(Source data)
==================================================

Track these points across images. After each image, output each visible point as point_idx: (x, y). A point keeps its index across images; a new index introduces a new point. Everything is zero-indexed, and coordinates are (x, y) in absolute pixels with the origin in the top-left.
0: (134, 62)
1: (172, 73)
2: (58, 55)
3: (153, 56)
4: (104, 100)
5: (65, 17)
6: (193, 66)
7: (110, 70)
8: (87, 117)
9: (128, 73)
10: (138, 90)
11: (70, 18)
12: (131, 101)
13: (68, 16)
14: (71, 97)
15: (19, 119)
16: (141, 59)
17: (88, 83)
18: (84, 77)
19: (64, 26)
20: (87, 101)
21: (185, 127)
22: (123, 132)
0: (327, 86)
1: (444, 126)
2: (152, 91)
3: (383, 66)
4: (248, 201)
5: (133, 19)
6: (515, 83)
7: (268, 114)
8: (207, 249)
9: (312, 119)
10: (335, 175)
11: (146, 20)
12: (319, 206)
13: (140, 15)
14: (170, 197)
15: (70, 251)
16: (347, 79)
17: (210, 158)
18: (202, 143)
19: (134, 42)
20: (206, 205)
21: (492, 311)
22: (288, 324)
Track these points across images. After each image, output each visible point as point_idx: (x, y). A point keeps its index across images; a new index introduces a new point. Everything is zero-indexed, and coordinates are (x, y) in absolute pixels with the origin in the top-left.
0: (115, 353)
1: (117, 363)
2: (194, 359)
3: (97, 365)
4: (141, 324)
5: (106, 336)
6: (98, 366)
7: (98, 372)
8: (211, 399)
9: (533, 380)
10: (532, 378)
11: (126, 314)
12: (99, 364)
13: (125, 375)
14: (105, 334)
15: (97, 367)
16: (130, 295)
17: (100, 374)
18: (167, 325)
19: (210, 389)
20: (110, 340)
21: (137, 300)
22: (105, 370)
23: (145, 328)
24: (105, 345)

==================================================

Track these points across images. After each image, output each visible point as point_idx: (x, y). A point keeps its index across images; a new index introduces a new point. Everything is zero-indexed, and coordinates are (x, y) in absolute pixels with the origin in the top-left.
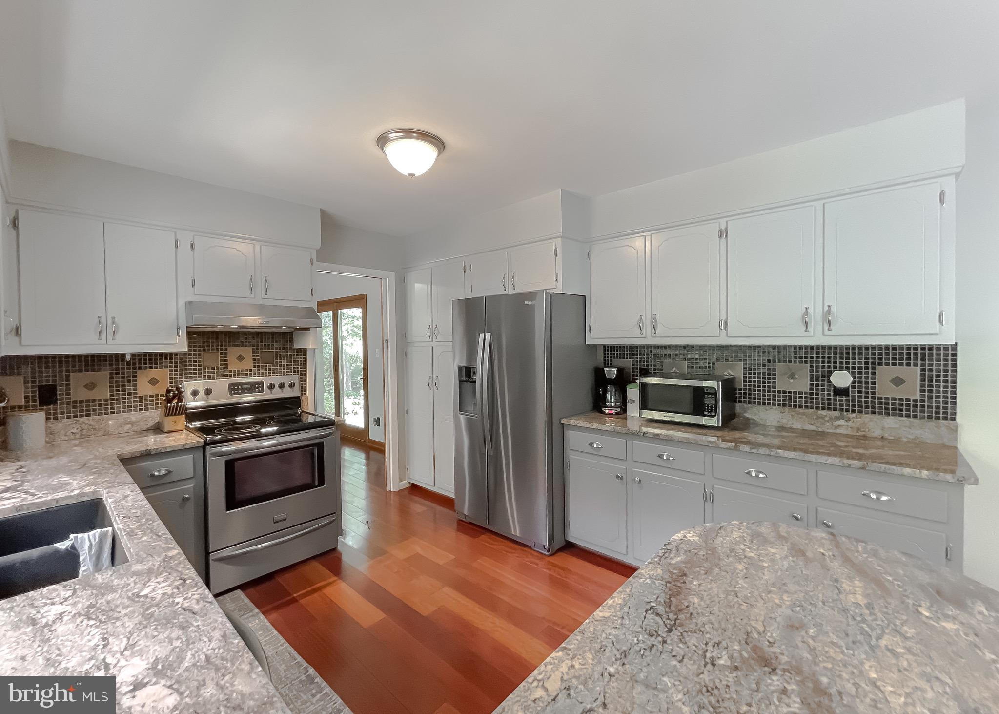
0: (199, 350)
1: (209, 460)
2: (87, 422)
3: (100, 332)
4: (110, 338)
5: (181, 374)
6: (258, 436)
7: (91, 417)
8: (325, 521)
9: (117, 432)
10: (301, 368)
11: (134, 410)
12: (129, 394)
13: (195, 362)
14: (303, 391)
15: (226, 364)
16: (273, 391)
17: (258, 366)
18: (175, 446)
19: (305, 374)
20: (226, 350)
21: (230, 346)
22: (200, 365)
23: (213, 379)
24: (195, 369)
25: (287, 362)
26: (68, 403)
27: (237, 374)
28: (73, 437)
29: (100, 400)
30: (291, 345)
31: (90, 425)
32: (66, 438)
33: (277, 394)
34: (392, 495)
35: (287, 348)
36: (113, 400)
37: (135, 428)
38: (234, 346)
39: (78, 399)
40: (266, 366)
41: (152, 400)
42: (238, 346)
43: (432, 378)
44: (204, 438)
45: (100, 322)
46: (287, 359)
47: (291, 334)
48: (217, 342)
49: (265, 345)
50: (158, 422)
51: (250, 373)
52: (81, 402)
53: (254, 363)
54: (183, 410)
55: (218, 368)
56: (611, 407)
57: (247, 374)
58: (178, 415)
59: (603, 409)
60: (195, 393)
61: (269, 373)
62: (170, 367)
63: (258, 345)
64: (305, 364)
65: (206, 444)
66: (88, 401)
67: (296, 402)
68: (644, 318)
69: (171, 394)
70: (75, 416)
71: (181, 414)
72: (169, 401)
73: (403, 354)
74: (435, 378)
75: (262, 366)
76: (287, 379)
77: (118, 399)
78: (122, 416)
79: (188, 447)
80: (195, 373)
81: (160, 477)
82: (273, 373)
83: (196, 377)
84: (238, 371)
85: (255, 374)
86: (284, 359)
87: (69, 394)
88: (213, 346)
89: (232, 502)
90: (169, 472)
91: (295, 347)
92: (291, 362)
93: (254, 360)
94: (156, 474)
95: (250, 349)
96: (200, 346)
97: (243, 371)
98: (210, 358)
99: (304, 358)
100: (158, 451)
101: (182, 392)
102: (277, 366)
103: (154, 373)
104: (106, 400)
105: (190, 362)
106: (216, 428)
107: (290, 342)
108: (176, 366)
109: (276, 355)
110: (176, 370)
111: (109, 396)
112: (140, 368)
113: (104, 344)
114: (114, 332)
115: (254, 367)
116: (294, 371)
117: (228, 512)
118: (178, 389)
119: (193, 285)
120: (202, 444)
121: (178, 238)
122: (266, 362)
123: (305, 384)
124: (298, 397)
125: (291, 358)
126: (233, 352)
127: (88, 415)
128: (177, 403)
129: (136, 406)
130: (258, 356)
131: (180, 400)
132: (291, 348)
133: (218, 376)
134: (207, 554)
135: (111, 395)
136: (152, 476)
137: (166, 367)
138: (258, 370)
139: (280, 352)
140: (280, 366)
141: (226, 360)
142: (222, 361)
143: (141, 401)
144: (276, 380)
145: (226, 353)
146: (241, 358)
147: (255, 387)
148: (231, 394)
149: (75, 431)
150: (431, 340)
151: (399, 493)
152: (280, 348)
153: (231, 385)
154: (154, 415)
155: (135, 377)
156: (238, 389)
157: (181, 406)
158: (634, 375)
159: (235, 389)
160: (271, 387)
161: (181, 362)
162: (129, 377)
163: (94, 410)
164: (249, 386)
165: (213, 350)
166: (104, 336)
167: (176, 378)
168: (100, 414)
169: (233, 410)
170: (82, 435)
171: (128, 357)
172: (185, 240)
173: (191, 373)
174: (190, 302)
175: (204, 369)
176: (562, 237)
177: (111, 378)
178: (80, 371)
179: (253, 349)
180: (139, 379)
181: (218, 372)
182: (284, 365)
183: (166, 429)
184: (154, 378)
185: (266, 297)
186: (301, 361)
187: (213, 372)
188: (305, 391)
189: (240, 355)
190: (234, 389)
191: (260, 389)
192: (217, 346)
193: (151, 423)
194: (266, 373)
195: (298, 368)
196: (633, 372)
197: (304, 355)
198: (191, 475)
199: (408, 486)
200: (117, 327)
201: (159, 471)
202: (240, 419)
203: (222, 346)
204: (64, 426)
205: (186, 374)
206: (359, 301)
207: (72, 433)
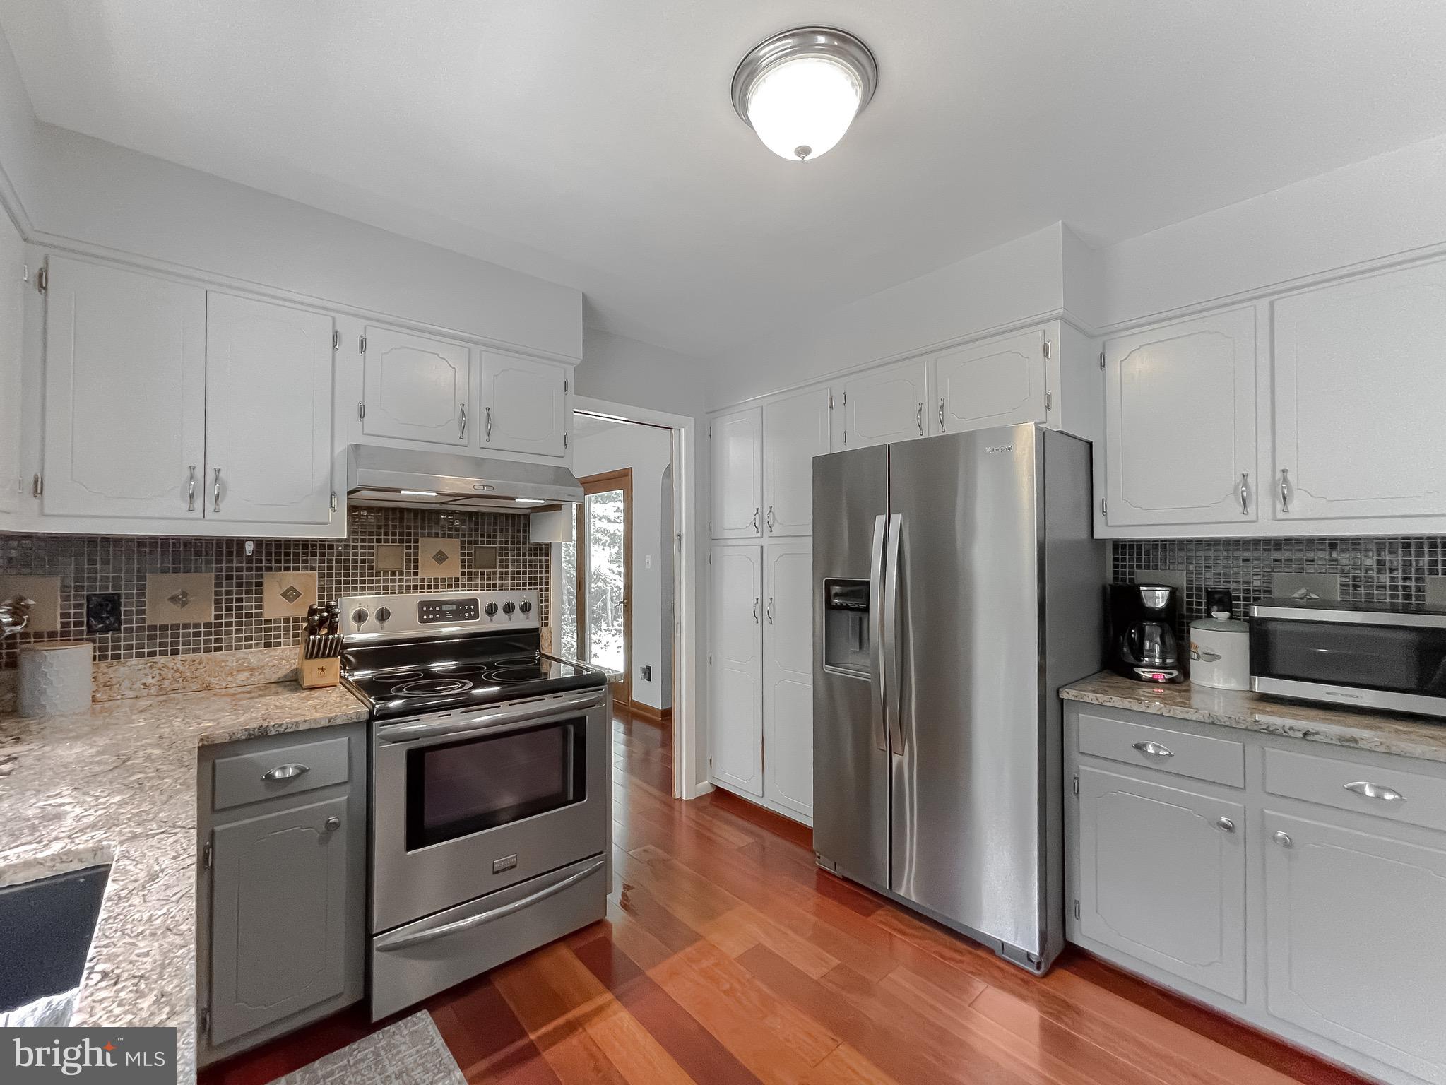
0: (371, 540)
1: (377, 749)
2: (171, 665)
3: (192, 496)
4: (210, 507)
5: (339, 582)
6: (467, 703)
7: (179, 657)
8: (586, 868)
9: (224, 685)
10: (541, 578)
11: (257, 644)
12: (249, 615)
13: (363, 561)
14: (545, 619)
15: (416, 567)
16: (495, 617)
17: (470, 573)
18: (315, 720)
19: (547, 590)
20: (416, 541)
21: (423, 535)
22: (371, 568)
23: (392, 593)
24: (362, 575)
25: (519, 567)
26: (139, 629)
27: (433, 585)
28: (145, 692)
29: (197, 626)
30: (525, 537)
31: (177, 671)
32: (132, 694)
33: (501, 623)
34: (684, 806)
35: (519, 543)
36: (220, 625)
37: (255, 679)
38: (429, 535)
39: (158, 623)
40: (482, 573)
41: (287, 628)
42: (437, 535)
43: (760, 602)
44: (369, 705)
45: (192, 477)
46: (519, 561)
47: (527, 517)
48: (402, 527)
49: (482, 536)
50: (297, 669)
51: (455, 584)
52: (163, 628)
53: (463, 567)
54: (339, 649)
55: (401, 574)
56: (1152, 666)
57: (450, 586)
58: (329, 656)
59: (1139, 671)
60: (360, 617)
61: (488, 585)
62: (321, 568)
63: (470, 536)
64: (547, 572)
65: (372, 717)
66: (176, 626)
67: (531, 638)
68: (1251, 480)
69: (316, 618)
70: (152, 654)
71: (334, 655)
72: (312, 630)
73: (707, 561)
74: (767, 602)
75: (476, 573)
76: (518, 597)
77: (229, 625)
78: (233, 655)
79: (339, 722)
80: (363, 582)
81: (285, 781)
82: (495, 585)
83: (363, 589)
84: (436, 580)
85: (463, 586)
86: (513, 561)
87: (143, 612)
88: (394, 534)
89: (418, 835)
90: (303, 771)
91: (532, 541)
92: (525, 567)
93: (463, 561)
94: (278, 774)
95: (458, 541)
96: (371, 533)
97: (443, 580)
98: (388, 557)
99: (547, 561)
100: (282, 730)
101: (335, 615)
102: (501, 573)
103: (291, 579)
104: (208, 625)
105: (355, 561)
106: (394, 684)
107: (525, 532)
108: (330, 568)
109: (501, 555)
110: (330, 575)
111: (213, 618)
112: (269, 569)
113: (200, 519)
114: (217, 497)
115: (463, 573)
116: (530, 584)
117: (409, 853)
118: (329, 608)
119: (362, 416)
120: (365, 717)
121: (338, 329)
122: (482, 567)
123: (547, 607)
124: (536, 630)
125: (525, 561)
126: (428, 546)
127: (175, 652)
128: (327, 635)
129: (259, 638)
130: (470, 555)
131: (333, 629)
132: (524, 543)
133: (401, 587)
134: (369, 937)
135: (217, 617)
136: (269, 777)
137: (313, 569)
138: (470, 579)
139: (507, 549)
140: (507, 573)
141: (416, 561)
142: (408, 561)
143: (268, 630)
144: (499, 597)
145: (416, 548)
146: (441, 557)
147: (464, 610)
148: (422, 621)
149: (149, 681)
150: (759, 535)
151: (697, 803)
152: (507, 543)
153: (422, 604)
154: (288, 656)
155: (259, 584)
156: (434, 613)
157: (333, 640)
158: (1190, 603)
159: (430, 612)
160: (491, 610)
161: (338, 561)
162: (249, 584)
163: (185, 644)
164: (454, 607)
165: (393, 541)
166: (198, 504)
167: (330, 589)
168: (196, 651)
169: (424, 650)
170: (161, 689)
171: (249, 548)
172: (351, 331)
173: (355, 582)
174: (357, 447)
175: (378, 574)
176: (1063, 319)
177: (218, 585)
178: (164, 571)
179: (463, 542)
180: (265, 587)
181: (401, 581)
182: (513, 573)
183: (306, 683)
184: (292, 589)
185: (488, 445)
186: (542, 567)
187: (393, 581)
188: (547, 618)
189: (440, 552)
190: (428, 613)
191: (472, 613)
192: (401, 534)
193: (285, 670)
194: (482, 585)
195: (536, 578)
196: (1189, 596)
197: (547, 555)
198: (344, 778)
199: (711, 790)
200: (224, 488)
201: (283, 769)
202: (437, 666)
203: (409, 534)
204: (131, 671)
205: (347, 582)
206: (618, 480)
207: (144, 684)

==================================================

- [ABOUT THIS EXERCISE]: Once you reach the line with "44: (204, 438)" in the data above, copy it and every line after it exactly, up to and including the line with "116: (294, 371)".

- [COMPLETED TASK]:
44: (204, 438)
45: (100, 322)
46: (287, 359)
47: (291, 334)
48: (217, 342)
49: (265, 345)
50: (158, 422)
51: (250, 373)
52: (81, 402)
53: (254, 363)
54: (183, 410)
55: (218, 368)
56: (611, 407)
57: (247, 374)
58: (178, 415)
59: (603, 409)
60: (195, 393)
61: (269, 373)
62: (170, 367)
63: (258, 345)
64: (305, 364)
65: (206, 444)
66: (88, 401)
67: (296, 402)
68: (644, 318)
69: (171, 394)
70: (75, 416)
71: (181, 414)
72: (169, 401)
73: (403, 354)
74: (435, 378)
75: (262, 366)
76: (287, 379)
77: (118, 399)
78: (122, 416)
79: (188, 447)
80: (195, 373)
81: (160, 477)
82: (273, 373)
83: (196, 377)
84: (238, 371)
85: (255, 374)
86: (284, 359)
87: (69, 394)
88: (213, 346)
89: (232, 502)
90: (169, 472)
91: (295, 347)
92: (291, 362)
93: (254, 360)
94: (156, 474)
95: (250, 349)
96: (200, 346)
97: (243, 371)
98: (210, 358)
99: (304, 358)
100: (158, 451)
101: (182, 392)
102: (277, 366)
103: (154, 373)
104: (106, 400)
105: (190, 362)
106: (216, 428)
107: (290, 342)
108: (176, 366)
109: (276, 355)
110: (176, 370)
111: (109, 396)
112: (140, 368)
113: (104, 344)
114: (114, 332)
115: (254, 367)
116: (294, 371)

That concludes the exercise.